William Adams, then pastor of Central Presbyterian Church in New York City, addresses the alumni of his alma mater, Yale University, to argue that Christianity is foundational to all knowledge and intellectual endeavors. He sums up his point in this manner: “[The cross of Christ] is the one fact which is central to all other facts; the one knowledge which is ultimate to all other departments of knowledge. We announce it here not merely as the Sabbath-day religion of the pulpit; but as a great intellectual truth before an university of scholars, that the true philosophia prima is the knowledge of Christ; that the only object which gives relationship, harmony, unity, connection, to all this world's affairs, is the grand purpose of God to diffuse a stable and substantial happiness over the world, through the all-pervading beneficence of Christianity, as the central power; and consequently, that our true interest and duty, in all the variety of our pursuits, is to devote ourselves to the service of our race, in seeking to make the world better.”

Becoming All Things To All Men (1850)

When Moses Stuart, the famous exegete and professor at Andover Seminary, passed into glory, a group of New York pastors and professors who had sat under Dr.
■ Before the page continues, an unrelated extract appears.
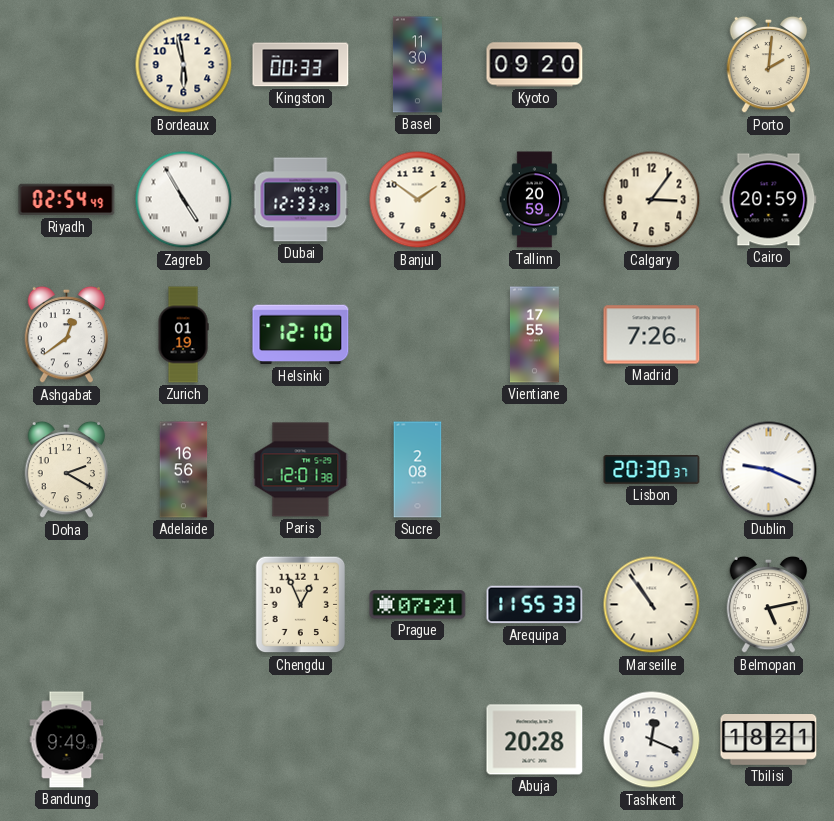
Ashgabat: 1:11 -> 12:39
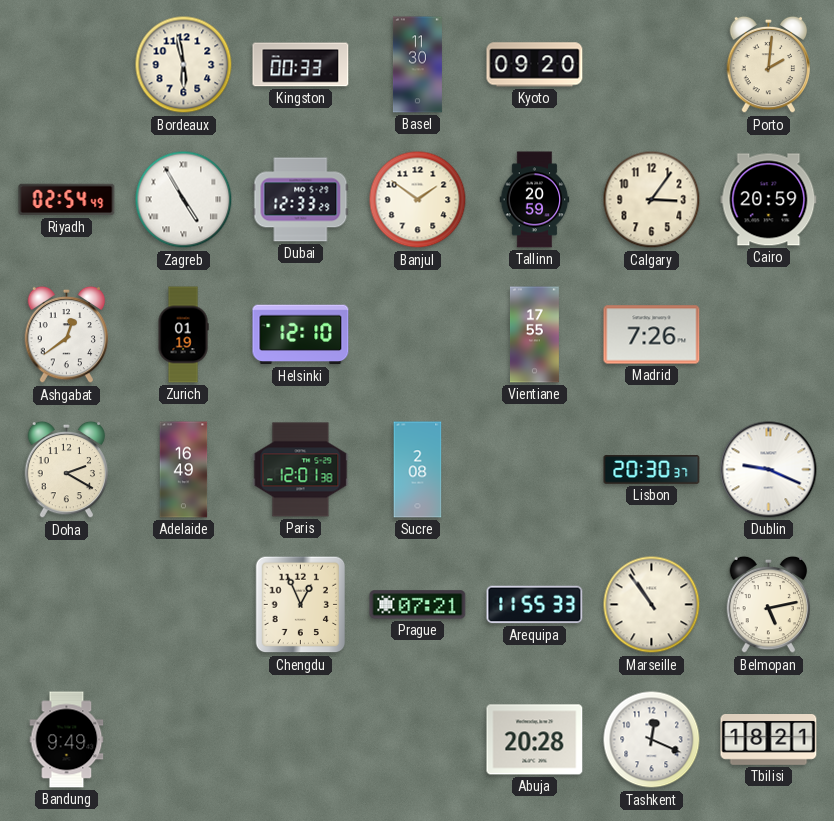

Stuart at Andover asked William Adams to deliver this discourse in celebration of his ministry to the church and to them personally.

Memoir of Erskine Mason (1853)

William Adams, then pastor of Madison Square Presbyterian Church in New York City, preached this sermon on Psalm 144:1 to the Foreign Missionary Society of New York and Brooklyn. In his address he examines an element of truth in Islam that has given this false religion its vital power - “a sentiment working in that conjunction only for evil—yet a sentiment full of force and from which the world has every thing to hope, and by which the Church has every thing to achieve when it is restored to its proper location in connection with the religion of Jesus Christ.” The sentiment Adams puts forth is this: “Verily there is a God, and man is his minister.” Adams explores the truth in Mohammed’s statement, and how Christians ought to appropriate it from a Biblical perspective as they seek to put sin to death and to bring the gospel to the lost in the work of missions.

The Three Gardens, Eden, Gethsemane, and Paradise; or Man's Ruin, Redemption, and Restoration (1856)

William Adams, three years after becoming the founding Pastor at Madison Square Presbyterian Church in New York City, discusses man’s ruin, redemption, and restoration through the lenses of the Gardens of Eden, Gethsemane, and Paradise. In his own words, “The present volume undertakes nothing more than to group together, in the simple and unpretending form of pastorly address—not of philosophic analysis—the principal facts which compose the Christian system. From whatever point of the circumference we start in the great circle of truth, each radius brings us to that focal center—the life and mediation of Jesus Christ.”

Not Far From the Kingdom of God (1858)

William Adams surveys the conversations of Jesus with Nicodemus, the rationalist; the woman of Samaria, the obtuse sensualist; the young ruler, the moralist; the intelligent scribe, not far from the kingdom of God; Zaccheus, a true convert; the centurion of Capernaum, the modest man of faith; Martha of Bethany, the mourner; Pilate, the vacillating man of the world; Mary Magdalene, love rewarded; and Peter, the restored penitent. In each of these conversations Adams is intent on identifying the general impression that Jesus made upon his interlocutor.

Thanksgiving: Memories of the Day, Helps to the Habit (1873)

William Adams, at the time the pastor of Madison Square Presbyterian Church in New York City, supplies his readers with pastoral meditations on the graces of contentment and gratitude - particularly fitting for that uniquely American holiday, Thanksgiving Day. With chapter titles like “Happy Mediocrity,” “The Blessedness of Tears,” “Christian Patriotism,” “Cheap Contentment,” and “American Nationality,” Adams seeks to help Christians (particularly those who live in America) learn the secret of contentment as laid out for us by the apostle Paul in Philippians 4:4-7.